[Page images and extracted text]
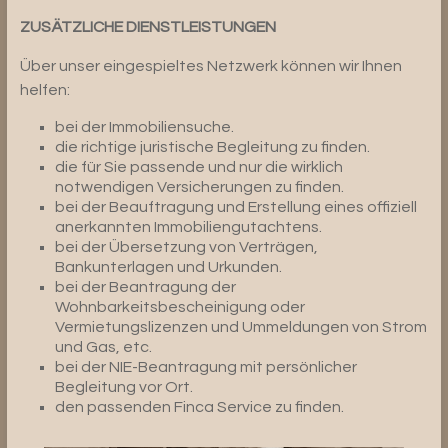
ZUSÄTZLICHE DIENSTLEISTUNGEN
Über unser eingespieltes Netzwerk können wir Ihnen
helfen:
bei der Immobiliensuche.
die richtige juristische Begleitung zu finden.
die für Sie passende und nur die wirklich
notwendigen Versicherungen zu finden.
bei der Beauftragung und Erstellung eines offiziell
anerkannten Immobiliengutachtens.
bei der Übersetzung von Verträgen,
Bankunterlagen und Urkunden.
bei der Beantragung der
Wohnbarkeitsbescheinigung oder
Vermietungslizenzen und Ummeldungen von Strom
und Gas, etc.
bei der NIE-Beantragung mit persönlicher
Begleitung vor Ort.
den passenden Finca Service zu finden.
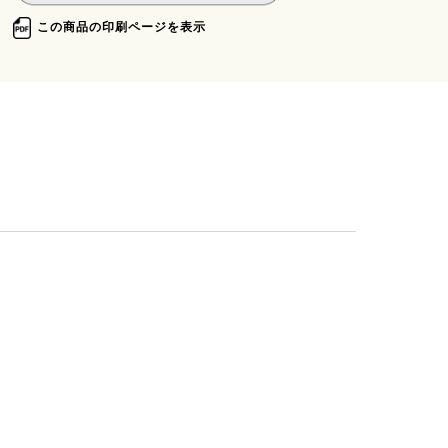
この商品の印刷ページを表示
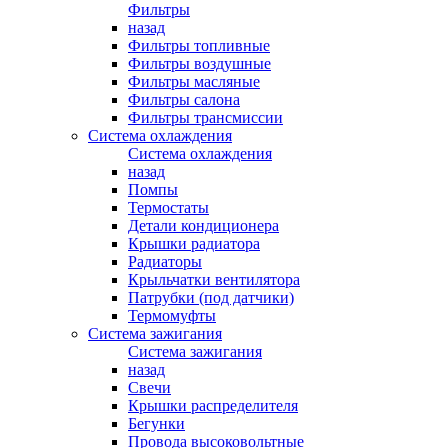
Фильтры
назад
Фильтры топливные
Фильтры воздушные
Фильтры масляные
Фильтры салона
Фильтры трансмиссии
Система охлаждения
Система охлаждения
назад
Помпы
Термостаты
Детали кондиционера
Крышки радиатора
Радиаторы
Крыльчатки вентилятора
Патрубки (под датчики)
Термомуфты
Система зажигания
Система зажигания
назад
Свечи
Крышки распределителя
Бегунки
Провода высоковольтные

● **EXERCISE GOAL**
Provide only the count of lines in the data above that include the string "finden".

● **RESULT FOR THIS EXERCISE**
3